Only the number is wanted: how many lines of the listing below contain "these"?

╔══

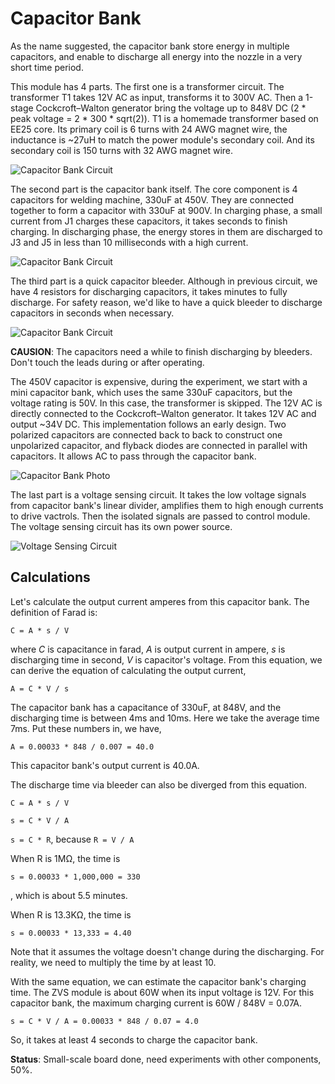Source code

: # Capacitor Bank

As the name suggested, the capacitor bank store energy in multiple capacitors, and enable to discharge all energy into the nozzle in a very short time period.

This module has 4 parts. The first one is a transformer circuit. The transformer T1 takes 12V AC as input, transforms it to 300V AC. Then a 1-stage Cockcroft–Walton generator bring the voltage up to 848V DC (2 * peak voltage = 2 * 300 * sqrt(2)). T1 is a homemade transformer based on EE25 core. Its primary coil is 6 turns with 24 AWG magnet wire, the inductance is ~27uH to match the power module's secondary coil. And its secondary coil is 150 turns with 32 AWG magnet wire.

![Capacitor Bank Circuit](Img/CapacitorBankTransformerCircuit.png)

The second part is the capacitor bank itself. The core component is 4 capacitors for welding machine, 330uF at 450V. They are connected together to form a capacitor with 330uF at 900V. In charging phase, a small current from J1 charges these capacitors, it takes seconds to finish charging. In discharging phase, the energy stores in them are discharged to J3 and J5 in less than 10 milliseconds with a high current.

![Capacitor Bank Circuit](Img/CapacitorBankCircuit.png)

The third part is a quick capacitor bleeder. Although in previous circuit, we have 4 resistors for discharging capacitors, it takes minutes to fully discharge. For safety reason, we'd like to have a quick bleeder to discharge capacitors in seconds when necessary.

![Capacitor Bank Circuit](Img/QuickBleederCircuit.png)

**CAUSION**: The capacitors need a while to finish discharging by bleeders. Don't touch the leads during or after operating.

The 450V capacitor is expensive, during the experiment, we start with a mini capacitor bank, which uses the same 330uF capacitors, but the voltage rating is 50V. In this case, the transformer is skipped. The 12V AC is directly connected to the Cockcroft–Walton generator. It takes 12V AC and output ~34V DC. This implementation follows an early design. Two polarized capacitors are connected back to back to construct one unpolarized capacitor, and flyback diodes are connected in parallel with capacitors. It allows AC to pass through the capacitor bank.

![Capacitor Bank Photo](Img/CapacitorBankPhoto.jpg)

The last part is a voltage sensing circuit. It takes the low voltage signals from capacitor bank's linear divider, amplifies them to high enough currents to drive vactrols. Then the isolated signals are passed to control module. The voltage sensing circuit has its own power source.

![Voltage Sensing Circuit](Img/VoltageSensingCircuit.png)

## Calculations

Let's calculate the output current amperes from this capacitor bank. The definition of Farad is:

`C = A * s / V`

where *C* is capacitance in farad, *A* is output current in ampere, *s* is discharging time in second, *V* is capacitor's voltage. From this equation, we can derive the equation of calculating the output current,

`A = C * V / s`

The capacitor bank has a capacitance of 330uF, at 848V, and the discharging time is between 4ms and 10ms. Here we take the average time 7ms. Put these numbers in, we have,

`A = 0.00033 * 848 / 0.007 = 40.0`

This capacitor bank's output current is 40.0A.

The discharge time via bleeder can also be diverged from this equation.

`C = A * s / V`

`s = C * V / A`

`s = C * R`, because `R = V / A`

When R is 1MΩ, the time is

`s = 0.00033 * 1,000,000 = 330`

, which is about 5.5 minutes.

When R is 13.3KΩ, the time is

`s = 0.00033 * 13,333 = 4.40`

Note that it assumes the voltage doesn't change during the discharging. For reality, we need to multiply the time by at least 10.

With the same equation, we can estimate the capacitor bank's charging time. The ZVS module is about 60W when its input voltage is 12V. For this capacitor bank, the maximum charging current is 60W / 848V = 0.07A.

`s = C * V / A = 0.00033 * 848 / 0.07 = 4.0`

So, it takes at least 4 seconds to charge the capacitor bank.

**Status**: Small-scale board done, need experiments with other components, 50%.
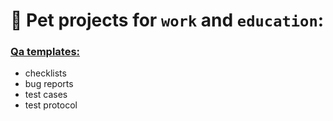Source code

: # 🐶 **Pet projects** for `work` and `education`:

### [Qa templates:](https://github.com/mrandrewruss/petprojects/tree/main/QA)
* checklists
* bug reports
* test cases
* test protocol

╚══

• **SOLUTION FOR THIS PROBLEM**:
2